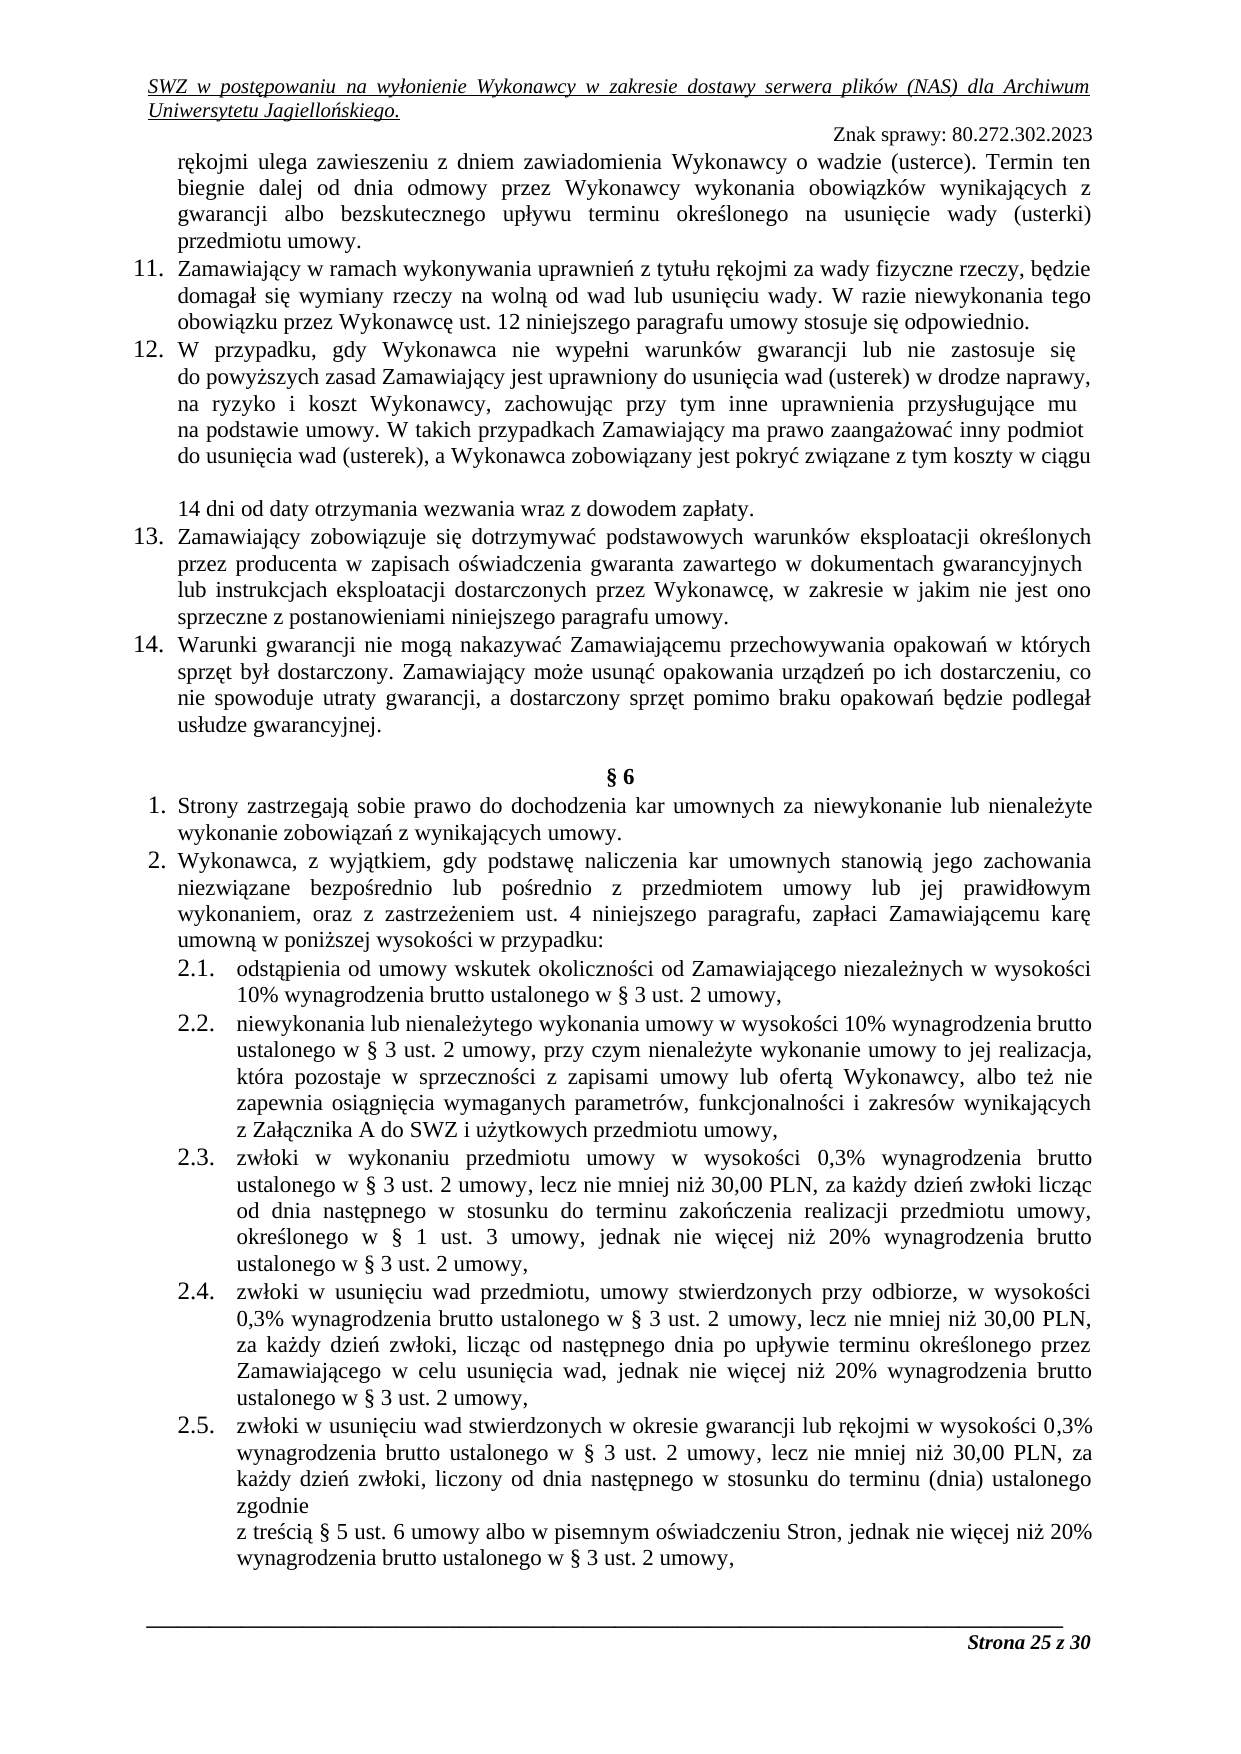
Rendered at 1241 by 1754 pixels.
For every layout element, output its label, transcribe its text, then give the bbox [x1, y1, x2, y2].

list Wykonawca, z wyjątkiem, gdy podstawę naliczenia kar umownych stanowią jego zachowania niezwiązane bezpośrednio lub pośrednio z przedmiotem umowy lub jej prawidłowym wykonaniem, oraz z zastrzeżeniem ust. 4 niniejszego paragrafu, zapłaci Zamawiającemu karę umowną w poniższej wysokości w przypadku: [148, 845, 1092, 953]
list odstąpienia od umowy wskutek okoliczności od Zamawiającego niezależnych w wysokości 10% wynagrodzenia brutto ustalonego w § 3 ust. 2 umowy, [177, 953, 1092, 1008]
list Warunki gwarancji nie mogą nakazywać Zamawiającemu przechowywania opakowań w których sprzęt był dostarczony. Zamawiający może usunąć opakowania urządzeń po ich dostarczeniu, co nie spowoduje utraty gwarancji, a dostarczony sprzęt pomimo braku opakowań będzie podlegał usłudze gwarancyjnej. [133, 629, 1092, 737]
list Strony zastrzegają sobie prawo do dochodzenia kar umownych za niewykonanie lub nienależyte wykonanie zobowiązań z wynikających umowy. [148, 790, 1092, 845]
list Zamawiający zobowiązuje się dotrzymywać podstawowych warunków eksploatacji określonych przez producenta w zapisach oświadczenia gwaranta zawartego w dokumentach gwarancyjnych lub instrukcjach eksploatacji dostarczonych przez Wykonawcę, w zakresie w jakim nie jest ono sprzeczne z postanowieniami niniejszego paragrafu umowy. [133, 521, 1092, 629]
list Zamawiający w ramach wykonywania uprawnień z tytułu rękojmi za wady fizyczne rzeczy, będzie domagał się wymiany rzeczy na wolną od wad lub usunięciu wady. W razie niewykonania tego obowiązku przez Wykonawcę ust. 12 niniejszego paragrafu umowy stosuje się odpowiednio. [133, 253, 1092, 334]
text § 6 [148, 763, 1092, 790]
list niewykonania lub nienależytego wykonania umowy w wysokości 10% wynagrodzenia brutto ustalonego w § 3 ust. 2 umowy, przy czym nienależyte wykonanie umowy to jej realizacja, która pozostaje w sprzeczności z zapisami umowy lub ofertą Wykonawcy, albo też nie zapewnia osiągnięcia wymaganych parametrów, funkcjonalności i zakresów wynikających z Załącznika A do SWZ i użytkowych przedmiotu umowy, [177, 1008, 1092, 1142]
list W przypadku, gdy Wykonawca nie wypełni warunków gwarancji lub nie zastosuje się do powyższych zasad Zamawiający jest uprawniony do usunięcia wad (usterek) w drodze naprawy, na ryzyko i koszt Wykonawcy, zachowując przy tym inne uprawnienia przysługujące mu na podstawie umowy. W takich przypadkach Zamawiający ma prawo zaangażować inny podmiot do usunięcia wad (usterek), a Wykonawca zobowiązany jest pokryć związane z tym koszty w ciągu 14 dni od daty otrzymania wezwania wraz z dowodem zapłaty. [133, 334, 1092, 521]
list zwłoki w wykonaniu przedmiotu umowy w wysokości 0,3% wynagrodzenia brutto ustalonego w § 3 ust. 2 umowy, lecz nie mniej niż 30,00 PLN, za każdy dzień zwłoki licząc od dnia następnego w stosunku do terminu zakończenia realizacji przedmiotu umowy, określonego w § 1 ust. 3 umowy, jednak nie więcej niż 20% wynagrodzenia brutto ustalonego w § 3 ust. 2 umowy, [177, 1142, 1092, 1276]
list zwłoki w usunięciu wad przedmiotu, umowy stwierdzonych przy odbiorze, w wysokości 0,3% wynagrodzenia brutto ustalonego w § 3 ust. 2 umowy, lecz nie mniej niż 30,00 PLN, za każdy dzień zwłoki, licząc od następnego dnia po upływie terminu określonego przez Zamawiającego w celu usunięcia wad, jednak nie więcej niż 20% wynagrodzenia brutto ustalonego w § 3 ust. 2 umowy, [177, 1276, 1092, 1410]
list zwłoki w usunięciu wad stwierdzonych w okresie gwarancji lub rękojmi w wysokości 0,3% wynagrodzenia brutto ustalonego w § 3 ust. 2 umowy, lecz nie mniej niż 30,00 PLN, za każdy dzień zwłoki, liczony od dnia następnego w stosunku do terminu (dnia) ustalonego zgodnie z treścią § 5 ust. 6 umowy albo w pisemnym oświadczeniu Stron, jednak nie więcej niż 20% wynagrodzenia brutto ustalonego w § 3 ust. 2 umowy, [177, 1410, 1092, 1571]
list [133, 148, 1092, 253]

········

■ Your task
Write the data above out again exactly, every line of it, and exclude the pictures.

■ Exercise response
Rendered at 1241 by 1754 pixels.
For every layout element, output its label, transcribe its text, then give the bbox [x1, y1, x2, y2].

list Wykonawca, z wyjątkiem, gdy podstawę naliczenia kar umownych stanowią jego zachowania niezwiązane bezpośrednio lub pośrednio z przedmiotem umowy lub jej prawidłowym wykonaniem, oraz z zastrzeżeniem ust. 4 niniejszego paragrafu, zapłaci Zamawiającemu karę umowną w poniższej wysokości w przypadku: [148, 845, 1092, 953]
list odstąpienia od umowy wskutek okoliczności od Zamawiającego niezależnych w wysokości 10% wynagrodzenia brutto ustalonego w § 3 ust. 2 umowy, [177, 953, 1092, 1008]
list Warunki gwarancji nie mogą nakazywać Zamawiającemu przechowywania opakowań w których sprzęt był dostarczony. Zamawiający może usunąć opakowania urządzeń po ich dostarczeniu, co nie spowoduje utraty gwarancji, a dostarczony sprzęt pomimo braku opakowań będzie podlegał usłudze gwarancyjnej. [133, 629, 1092, 737]
list Strony zastrzegają sobie prawo do dochodzenia kar umownych za niewykonanie lub nienależyte wykonanie zobowiązań z wynikających umowy. [148, 790, 1092, 845]
list Zamawiający zobowiązuje się dotrzymywać podstawowych warunków eksploatacji określonych przez producenta w zapisach oświadczenia gwaranta zawartego w dokumentach gwarancyjnych lub instrukcjach eksploatacji dostarczonych przez Wykonawcę, w zakresie w jakim nie jest ono sprzeczne z postanowieniami niniejszego paragrafu umowy. [133, 521, 1092, 629]
list Zamawiający w ramach wykonywania uprawnień z tytułu rękojmi za wady fizyczne rzeczy, będzie domagał się wymiany rzeczy na wolną od wad lub usunięciu wady. W razie niewykonania tego obowiązku przez Wykonawcę ust. 12 niniejszego paragrafu umowy stosuje się odpowiednio. [133, 253, 1092, 334]
text § 6 [148, 763, 1092, 790]
list niewykonania lub nienależytego wykonania umowy w wysokości 10% wynagrodzenia brutto ustalonego w § 3 ust. 2 umowy, przy czym nienależyte wykonanie umowy to jej realizacja, która pozostaje w sprzeczności z zapisami umowy lub ofertą Wykonawcy, albo też nie zapewnia osiągnięcia wymaganych parametrów, funkcjonalności i zakresów wynikających z Załącznika A do SWZ i użytkowych przedmiotu umowy, [177, 1008, 1092, 1142]
list W przypadku, gdy Wykonawca nie wypełni warunków gwarancji lub nie zastosuje się do powyższych zasad Zamawiający jest uprawniony do usunięcia wad (usterek) w drodze naprawy, na ryzyko i koszt Wykonawcy, zachowując przy tym inne uprawnienia przysługujące mu na podstawie umowy. W takich przypadkach Zamawiający ma prawo zaangażować inny podmiot do usunięcia wad (usterek), a Wykonawca zobowiązany jest pokryć związane z tym koszty w ciągu 14 dni od daty otrzymania wezwania wraz z dowodem zapłaty. [133, 334, 1092, 521]
list zwłoki w wykonaniu przedmiotu umowy w wysokości 0,3% wynagrodzenia brutto ustalonego w § 3 ust. 2 umowy, lecz nie mniej niż 30,00 PLN, za każdy dzień zwłoki licząc od dnia następnego w stosunku do terminu zakończenia realizacji przedmiotu umowy, określonego w § 1 ust. 3 umowy, jednak nie więcej niż 20% wynagrodzenia brutto ustalonego w § 3 ust. 2 umowy, [177, 1142, 1092, 1276]
list zwłoki w usunięciu wad przedmiotu, umowy stwierdzonych przy odbiorze, w wysokości 0,3% wynagrodzenia brutto ustalonego w § 3 ust. 2 umowy, lecz nie mniej niż 30,00 PLN, za każdy dzień zwłoki, licząc od następnego dnia po upływie terminu określonego przez Zamawiającego w celu usunięcia wad, jednak nie więcej niż 20% wynagrodzenia brutto ustalonego w § 3 ust. 2 umowy, [177, 1276, 1092, 1410]
list zwłoki w usunięciu wad stwierdzonych w okresie gwarancji lub rękojmi w wysokości 0,3% wynagrodzenia brutto ustalonego w § 3 ust. 2 umowy, lecz nie mniej niż 30,00 PLN, za każdy dzień zwłoki, liczony od dnia następnego w stosunku do terminu (dnia) ustalonego zgodnie z treścią § 5 ust. 6 umowy albo w pisemnym oświadczeniu Stron, jednak nie więcej niż 20% wynagrodzenia brutto ustalonego w § 3 ust. 2 umowy, [177, 1410, 1092, 1571]
list [133, 148, 1092, 253]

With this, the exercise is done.